The Last Neanderthal



The Last Neanderthal by Claire Cameron

     When I was much younger and taking anthropology classes I remember being profoundly struck by the information that the Neanderthal buried their dead with ceremony.  If they were a lost link, a dead branch on the evolutionary tree, or assimilated by the next rung on the evolutionary ladder, when I learned this information I knew then that the Neanderthal was more than we were being taught.  If a burial is done with ceremony there is some feeling in the psyche that there is more.
      In The Last Neanderthal author Cameron introduces us to Girl and her family. They are preparing to join the other families at the fishing site where new families will be formed and their lives will continue. Unbeknownst to Girl’s family the numbers of Neanderthal families are dwindling.  Girl’s family meets with difficulties and dangers and because their family is small, they become an even smaller unit.  In the end, Girl and Runt, a strange looking foundling who is cared for by Girl’s family, are the ones who must forge on for the sake of survival, not realizing they are the only ones left, and not realizing further that Runt isn’t one of them.

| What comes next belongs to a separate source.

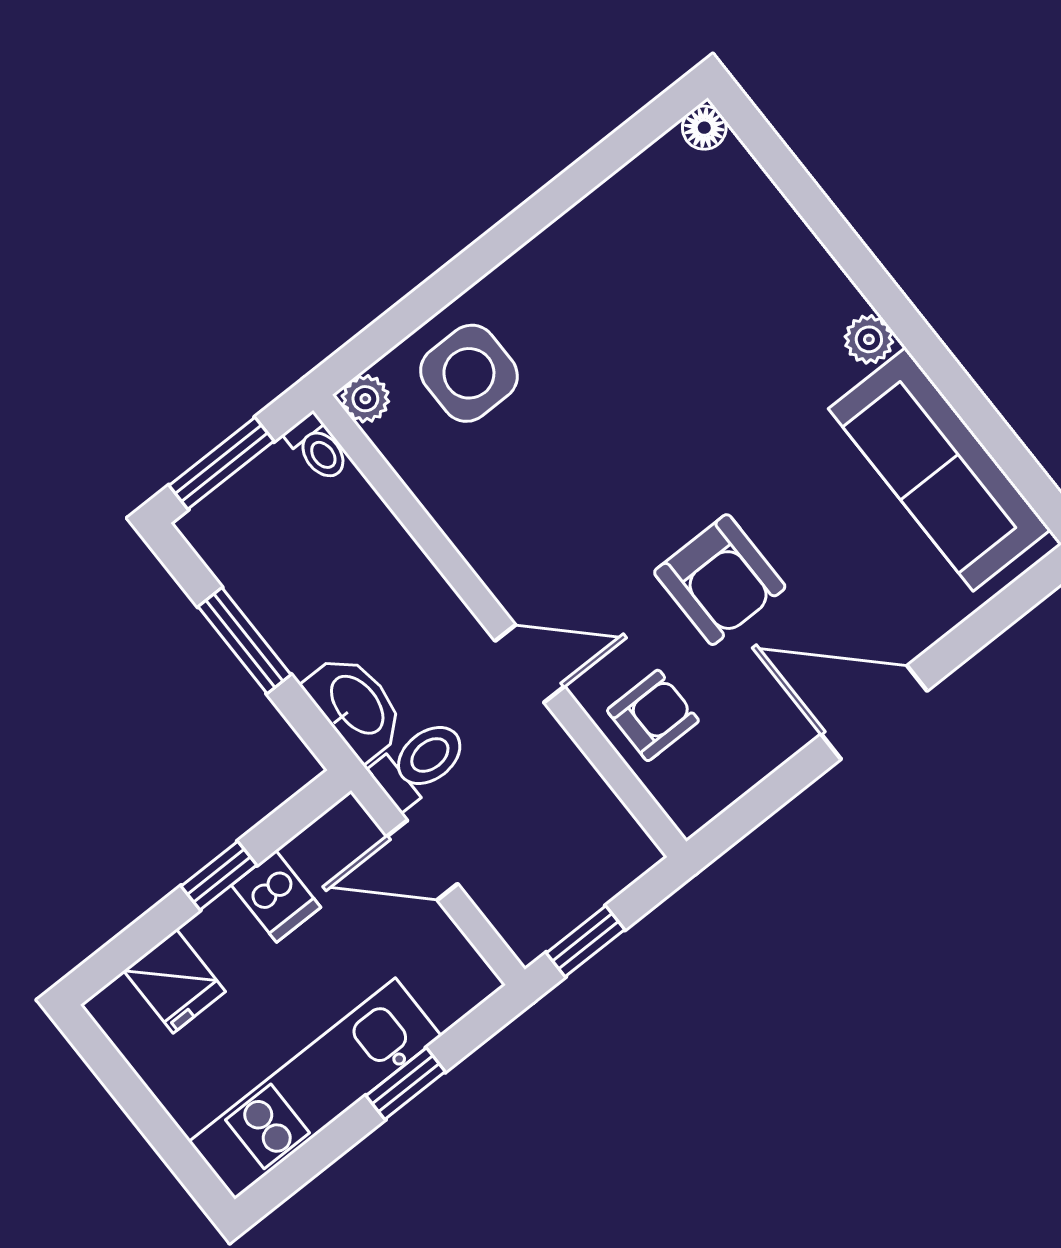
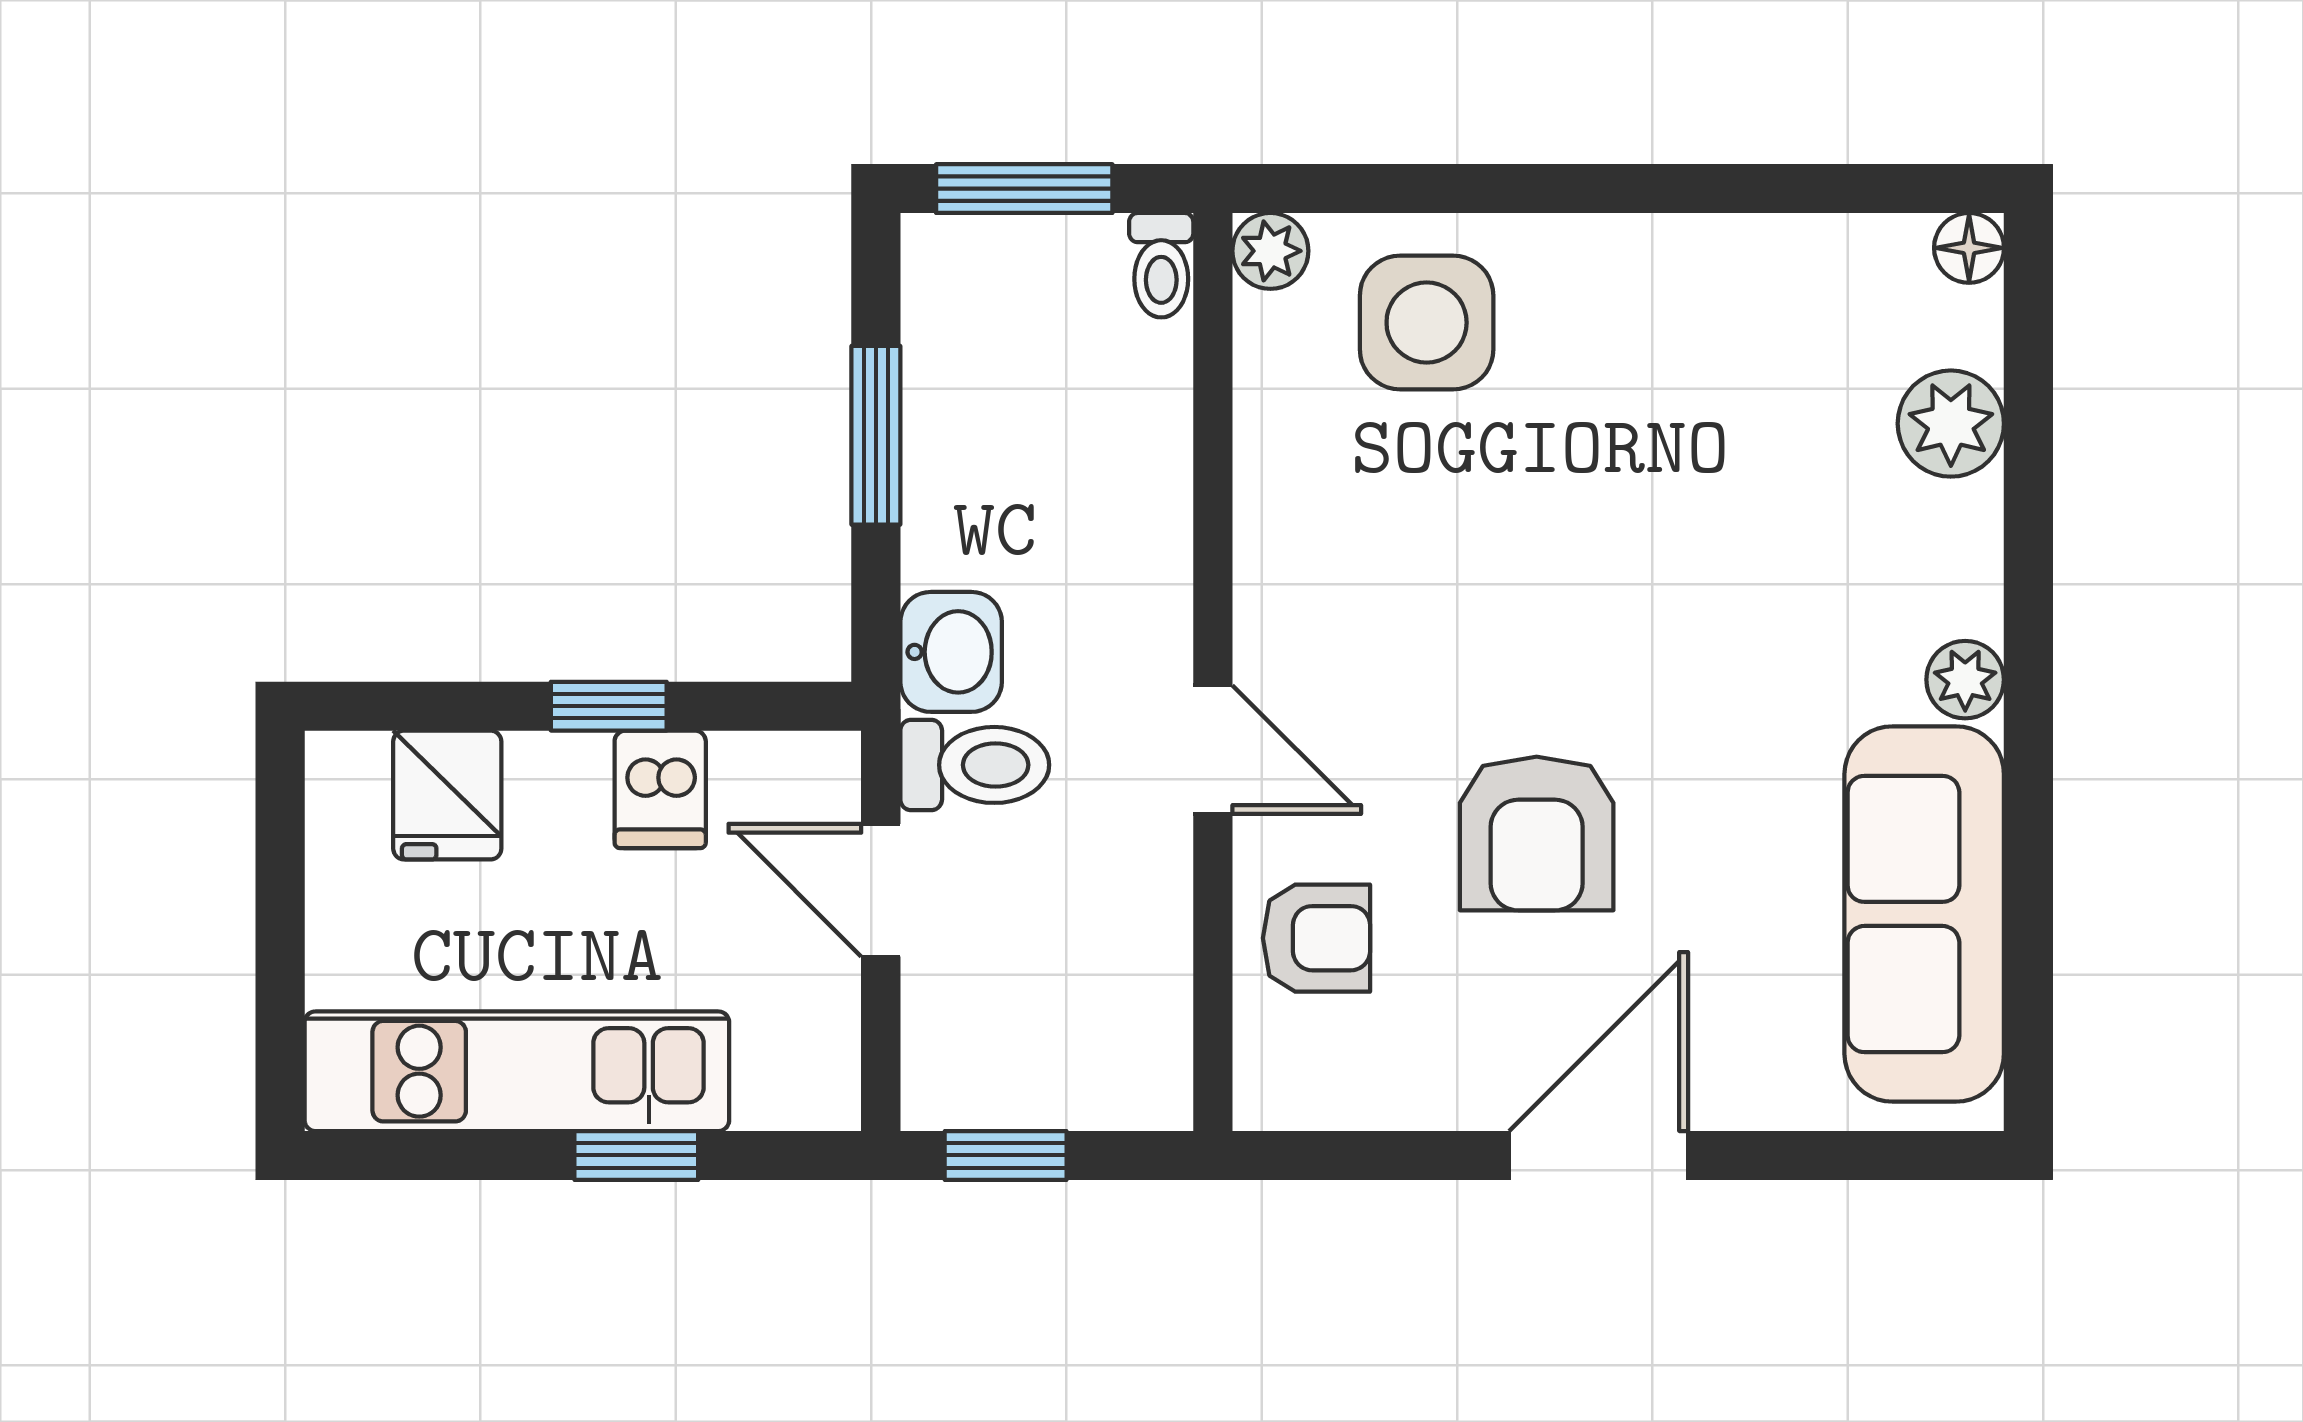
plant: (763, 220) -> (1951, 424), added
washbasin: (356, 706) -> (951, 652), width x0.72
door: (874, 712) -> (1599, 1155), hinge flipped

     Fast forward 40,000 years to an excavation site run by Rosamund Gale where two skeletons are found lying on their sides, facing each other with arms and hands entwined.  Like lovers who fell asleep facing and holding each other.  But one of the skeletons is Neanderthal and one is not. It is Rosamund’s task to convince the scientific community that not only did Neanderthal and more modern man coexist, they could have lived together as family.  It’s hard to upend a long held scientific thought.  Perhaps the Neanderthal’s didn’t just die off or were killed by those who came after.  Perhaps there was cooperation and family units. It’s a tough sell but one Rose is determined to prove with this find. But she has the added obstacle of being hugely pregnant and is running head long into chauvinistic opposition.
     I thought this might be a decent story, one that was a bit on the Indiana Jones spectrum but I was very and pleasantly surprised it was more than a decent story, it was a very good story, a thinker, and nowhere near Indiana Jones.